The United Nations appealed for restraint and several nations issued travel warnings for Thailand, which has been in turmoil since former premier Thaksin Shinawatra was ousted in a 2006 coup.

"We appeal to both the protesters and the Thai authorities to avoid further violence and loss of life and to work to resolve the situation peacefully through dialogue," UN spokesman Martin Nesirky.

Nesirky said UN chief Ban Ki-moon was "very concerned about the continuing standoff and tension in Thailand and the potential for this to escalate."

The United States also urged restraint while several European countries issued travel warnings and urged their citizens to avoid political protests.

The army this week signalled it was preparing to crack down on the Red Shirts, who have shut down the capital's commercial heart as they campaign to overthrow a government they say is undemocratic and elitist.

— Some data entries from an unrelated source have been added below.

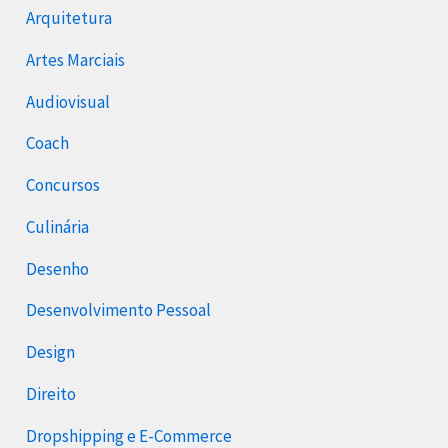
Arquitetura
Artes Marciais
Audiovisual
Coach
Concursos
Culinária
Desenho
Desenvolvimento Pessoal
Design
Direito
Dropshipping e E-Commerce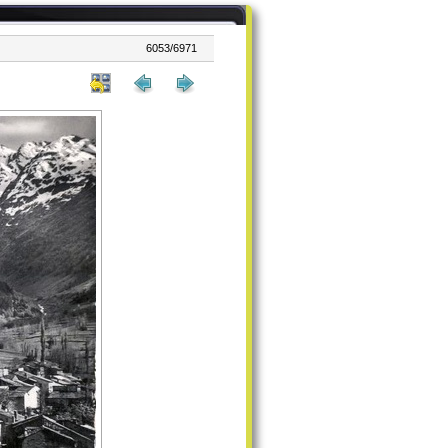
6053/6971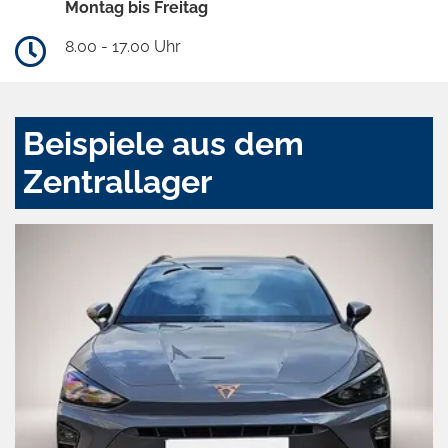
Montag bis Freitag
8.00 - 17.00 Uhr
Beispiele aus dem
Zentrallager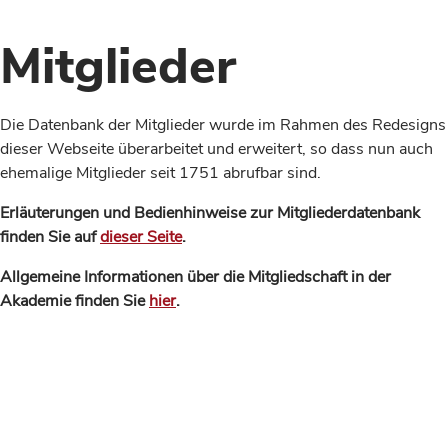
Mitglieder
Die Datenbank der Mitglieder wurde im Rahmen des Redesigns
dieser Webseite überarbeitet und erweitert, so dass nun auch
ehemalige Mitglieder seit 1751 abrufbar sind.
Erläuterungen und Bedienhinweise zur Mitgliederdatenbank
finden Sie auf
dieser Seite
.
Allgemeine Informationen über die Mitgliedschaft in der
Akademie finden Sie
hier
.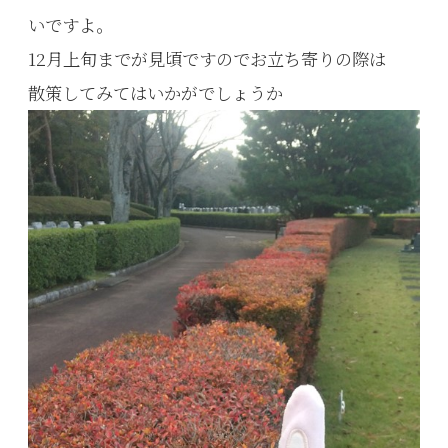
いですよ。
12月上旬までが見頃ですのでお立ち寄りの際は
散策してみてはいかがでしょうか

"We don't want you to risk your lives. If there is a clash you could be hurt by stray bullets," said army spokesman Sansern Kaewkumnerd. "Your time is running out. Please leave the area."

Despite repeated tense stand-offs with security forces, the rally has been largely cheerful with live bands performing to crowds waving signature heart-shaped clappers and selling red merchandise in support of the movement.

But the Reds, who have been demonstrating in Bangkok for weeks in their bid to topple Abhisit's government, have remained defiant and ruled out talks until the military withdraws.

The Red protesters, mainly from the rural poor, are largely supporters Thaksin, who is now living in exile to avoid a jail sentence for corruption.

They say Abhisit's government is illegitimate because it came to power in a parliamentary vote at the end of 2008 after a court ruling removed Thaksin's allies from office.